[Your goal]: Extract, without any change, everything in the entries from the line containing "collectors: E. P. Killip" down to the final line of the entries, with both ends included.
--- Start Dataset excerpts ---
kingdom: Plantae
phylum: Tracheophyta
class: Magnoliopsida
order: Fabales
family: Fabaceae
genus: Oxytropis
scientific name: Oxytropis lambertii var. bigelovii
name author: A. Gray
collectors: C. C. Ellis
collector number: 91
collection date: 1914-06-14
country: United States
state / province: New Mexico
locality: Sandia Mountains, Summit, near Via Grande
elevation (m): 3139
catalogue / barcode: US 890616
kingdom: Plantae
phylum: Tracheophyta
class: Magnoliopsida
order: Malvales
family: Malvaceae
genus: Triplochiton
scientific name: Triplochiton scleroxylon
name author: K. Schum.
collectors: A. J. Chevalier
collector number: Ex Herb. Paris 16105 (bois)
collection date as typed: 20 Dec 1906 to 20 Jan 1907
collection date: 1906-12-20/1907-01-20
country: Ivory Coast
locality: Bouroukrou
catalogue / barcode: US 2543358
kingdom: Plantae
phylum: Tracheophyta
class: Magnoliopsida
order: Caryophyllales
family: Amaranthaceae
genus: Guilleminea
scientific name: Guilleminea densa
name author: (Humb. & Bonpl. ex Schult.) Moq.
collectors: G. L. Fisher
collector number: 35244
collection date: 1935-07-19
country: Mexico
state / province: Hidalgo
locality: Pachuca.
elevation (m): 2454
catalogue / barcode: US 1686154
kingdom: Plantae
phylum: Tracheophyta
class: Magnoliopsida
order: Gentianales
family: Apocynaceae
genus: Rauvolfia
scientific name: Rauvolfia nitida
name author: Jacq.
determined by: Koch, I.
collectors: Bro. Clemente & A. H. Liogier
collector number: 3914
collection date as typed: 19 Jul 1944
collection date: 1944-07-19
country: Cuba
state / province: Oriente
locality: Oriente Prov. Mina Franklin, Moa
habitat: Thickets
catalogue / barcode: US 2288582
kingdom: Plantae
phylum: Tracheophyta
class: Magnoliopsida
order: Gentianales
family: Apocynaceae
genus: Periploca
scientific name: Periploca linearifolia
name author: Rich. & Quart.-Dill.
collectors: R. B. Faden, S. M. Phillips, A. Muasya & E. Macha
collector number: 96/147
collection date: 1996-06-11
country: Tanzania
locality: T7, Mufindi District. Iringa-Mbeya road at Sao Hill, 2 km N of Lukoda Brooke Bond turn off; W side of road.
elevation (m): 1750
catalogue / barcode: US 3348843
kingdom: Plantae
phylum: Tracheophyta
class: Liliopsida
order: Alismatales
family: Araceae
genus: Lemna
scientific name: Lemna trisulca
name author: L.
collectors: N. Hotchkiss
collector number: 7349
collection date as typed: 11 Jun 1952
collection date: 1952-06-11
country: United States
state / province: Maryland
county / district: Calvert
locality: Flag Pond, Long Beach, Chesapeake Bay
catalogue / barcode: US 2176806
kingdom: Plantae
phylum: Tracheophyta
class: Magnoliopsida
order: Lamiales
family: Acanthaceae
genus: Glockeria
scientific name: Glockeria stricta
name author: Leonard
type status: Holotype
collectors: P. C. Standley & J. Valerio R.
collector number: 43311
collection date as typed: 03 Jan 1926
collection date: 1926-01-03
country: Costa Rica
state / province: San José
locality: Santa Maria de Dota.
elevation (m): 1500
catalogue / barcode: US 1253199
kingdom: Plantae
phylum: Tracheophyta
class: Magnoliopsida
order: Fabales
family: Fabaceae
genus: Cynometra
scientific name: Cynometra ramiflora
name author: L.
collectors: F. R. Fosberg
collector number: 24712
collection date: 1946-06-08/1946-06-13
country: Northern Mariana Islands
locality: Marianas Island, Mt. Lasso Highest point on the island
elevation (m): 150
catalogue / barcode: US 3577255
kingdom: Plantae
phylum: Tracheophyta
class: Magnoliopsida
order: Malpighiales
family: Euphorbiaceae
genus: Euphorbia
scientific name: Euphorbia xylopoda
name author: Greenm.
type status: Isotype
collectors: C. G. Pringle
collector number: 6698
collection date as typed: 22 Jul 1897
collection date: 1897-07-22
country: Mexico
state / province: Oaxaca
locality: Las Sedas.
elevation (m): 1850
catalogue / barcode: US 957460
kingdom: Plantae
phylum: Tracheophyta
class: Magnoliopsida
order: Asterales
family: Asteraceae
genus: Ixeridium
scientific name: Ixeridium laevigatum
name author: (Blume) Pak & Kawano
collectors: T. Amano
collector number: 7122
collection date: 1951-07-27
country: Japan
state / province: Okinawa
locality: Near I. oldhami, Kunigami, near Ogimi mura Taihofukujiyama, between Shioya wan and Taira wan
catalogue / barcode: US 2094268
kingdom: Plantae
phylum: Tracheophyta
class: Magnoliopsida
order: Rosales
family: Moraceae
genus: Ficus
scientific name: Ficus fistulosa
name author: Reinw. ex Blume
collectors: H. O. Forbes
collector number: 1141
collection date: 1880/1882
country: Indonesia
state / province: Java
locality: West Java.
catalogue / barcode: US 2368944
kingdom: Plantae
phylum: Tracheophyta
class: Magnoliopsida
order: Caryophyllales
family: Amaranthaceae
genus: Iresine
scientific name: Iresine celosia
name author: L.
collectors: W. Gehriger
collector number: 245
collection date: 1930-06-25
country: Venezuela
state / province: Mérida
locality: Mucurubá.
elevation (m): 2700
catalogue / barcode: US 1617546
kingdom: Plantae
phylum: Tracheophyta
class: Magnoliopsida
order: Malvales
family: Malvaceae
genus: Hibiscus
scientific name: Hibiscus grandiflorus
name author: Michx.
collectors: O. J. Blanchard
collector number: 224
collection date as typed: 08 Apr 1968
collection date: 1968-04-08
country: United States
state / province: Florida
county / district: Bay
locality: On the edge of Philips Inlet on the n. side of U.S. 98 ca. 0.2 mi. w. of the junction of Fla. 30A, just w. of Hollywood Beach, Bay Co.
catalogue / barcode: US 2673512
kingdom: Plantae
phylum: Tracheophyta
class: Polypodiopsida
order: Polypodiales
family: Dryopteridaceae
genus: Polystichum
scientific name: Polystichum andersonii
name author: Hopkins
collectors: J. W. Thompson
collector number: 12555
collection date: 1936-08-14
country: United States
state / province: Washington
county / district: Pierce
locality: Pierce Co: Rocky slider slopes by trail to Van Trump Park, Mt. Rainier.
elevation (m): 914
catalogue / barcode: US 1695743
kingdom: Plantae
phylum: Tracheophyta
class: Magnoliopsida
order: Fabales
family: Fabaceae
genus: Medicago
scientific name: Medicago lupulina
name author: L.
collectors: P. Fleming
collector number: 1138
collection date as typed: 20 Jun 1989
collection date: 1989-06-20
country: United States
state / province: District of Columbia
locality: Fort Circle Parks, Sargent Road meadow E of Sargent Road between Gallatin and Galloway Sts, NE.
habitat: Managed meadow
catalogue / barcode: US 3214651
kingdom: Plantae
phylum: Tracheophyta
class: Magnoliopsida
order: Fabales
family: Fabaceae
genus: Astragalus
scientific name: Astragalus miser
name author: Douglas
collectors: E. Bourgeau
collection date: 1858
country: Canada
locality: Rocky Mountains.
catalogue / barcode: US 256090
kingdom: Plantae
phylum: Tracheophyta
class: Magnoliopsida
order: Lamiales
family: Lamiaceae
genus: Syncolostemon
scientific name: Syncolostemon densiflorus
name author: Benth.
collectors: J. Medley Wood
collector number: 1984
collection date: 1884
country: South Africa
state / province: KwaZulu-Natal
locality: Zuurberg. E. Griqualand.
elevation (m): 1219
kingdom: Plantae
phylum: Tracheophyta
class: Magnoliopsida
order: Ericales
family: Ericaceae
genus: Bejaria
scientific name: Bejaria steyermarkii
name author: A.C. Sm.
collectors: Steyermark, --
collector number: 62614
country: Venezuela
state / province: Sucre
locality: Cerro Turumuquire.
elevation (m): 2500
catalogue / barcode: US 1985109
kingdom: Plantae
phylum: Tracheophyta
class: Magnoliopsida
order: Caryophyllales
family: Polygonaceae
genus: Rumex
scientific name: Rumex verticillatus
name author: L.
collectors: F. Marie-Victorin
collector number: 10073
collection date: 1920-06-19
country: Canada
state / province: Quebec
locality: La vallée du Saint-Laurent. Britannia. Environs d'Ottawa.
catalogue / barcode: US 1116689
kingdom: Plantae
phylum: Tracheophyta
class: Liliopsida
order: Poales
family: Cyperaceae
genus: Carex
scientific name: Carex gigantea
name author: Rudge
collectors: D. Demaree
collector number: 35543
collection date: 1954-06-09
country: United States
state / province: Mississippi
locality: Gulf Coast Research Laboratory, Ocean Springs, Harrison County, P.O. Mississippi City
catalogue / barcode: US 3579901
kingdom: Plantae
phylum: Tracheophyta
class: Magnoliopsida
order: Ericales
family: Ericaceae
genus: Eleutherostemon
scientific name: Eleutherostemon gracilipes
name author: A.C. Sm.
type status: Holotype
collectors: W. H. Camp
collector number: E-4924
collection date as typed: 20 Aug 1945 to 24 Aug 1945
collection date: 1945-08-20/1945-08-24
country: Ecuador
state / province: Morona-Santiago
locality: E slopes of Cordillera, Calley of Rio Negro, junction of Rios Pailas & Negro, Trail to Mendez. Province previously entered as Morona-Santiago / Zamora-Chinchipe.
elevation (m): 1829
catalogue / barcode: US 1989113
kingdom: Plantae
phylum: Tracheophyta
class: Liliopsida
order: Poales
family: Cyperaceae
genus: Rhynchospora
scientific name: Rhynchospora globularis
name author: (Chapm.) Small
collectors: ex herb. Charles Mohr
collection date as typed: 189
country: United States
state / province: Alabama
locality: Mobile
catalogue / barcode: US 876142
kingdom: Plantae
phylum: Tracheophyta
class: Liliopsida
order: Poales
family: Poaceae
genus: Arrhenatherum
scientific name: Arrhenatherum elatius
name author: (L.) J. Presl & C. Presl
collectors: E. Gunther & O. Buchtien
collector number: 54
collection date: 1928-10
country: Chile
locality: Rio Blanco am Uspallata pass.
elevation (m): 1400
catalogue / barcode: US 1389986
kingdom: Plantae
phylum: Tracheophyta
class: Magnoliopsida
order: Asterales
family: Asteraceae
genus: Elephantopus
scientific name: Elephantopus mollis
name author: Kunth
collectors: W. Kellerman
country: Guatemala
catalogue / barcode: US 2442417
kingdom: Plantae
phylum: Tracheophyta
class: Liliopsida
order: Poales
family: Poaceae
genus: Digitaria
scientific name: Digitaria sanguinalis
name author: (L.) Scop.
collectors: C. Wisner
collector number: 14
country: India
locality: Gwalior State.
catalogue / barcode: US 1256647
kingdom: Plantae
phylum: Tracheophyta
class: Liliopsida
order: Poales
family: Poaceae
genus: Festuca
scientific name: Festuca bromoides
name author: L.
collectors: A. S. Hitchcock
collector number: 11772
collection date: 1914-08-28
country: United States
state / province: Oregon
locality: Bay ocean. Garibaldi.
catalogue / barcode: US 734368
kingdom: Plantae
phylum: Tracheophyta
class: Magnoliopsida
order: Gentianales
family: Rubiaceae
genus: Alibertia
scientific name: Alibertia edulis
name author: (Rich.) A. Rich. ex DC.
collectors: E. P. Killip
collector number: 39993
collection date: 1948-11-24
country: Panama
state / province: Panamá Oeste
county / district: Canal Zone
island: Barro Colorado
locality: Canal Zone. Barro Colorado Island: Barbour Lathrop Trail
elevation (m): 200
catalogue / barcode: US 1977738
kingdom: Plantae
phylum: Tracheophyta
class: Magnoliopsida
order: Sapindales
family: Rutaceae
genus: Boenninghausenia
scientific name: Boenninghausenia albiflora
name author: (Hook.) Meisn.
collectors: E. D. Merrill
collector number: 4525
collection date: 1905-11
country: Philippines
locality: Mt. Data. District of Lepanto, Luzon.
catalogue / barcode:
--- End Dataset excerpts ---
[Exercise answer]:
collectors: E. P. Killip
collector number: 39993
collection date: 1948-11-24
country: Panama
state / province: Panamá Oeste
county / district: Canal Zone
island: Barro Colorado
locality: Canal Zone. Barro Colorado Island: Barbour Lathrop Trail
elevation (m): 200
catalogue / barcode: US 1977738
kingdom: Plantae
phylum: Tracheophyta
class: Magnoliopsida
order: Sapindales
family: Rutaceae
genus: Boenninghausenia
scientific name: Boenninghausenia albiflora
name author: (Hook.) Meisn.
collectors: E. D. Merrill
collector number: 4525
collection date: 1905-11
country: Philippines
locality: Mt. Data. District of Lepanto, Luzon.
catalogue / barcode:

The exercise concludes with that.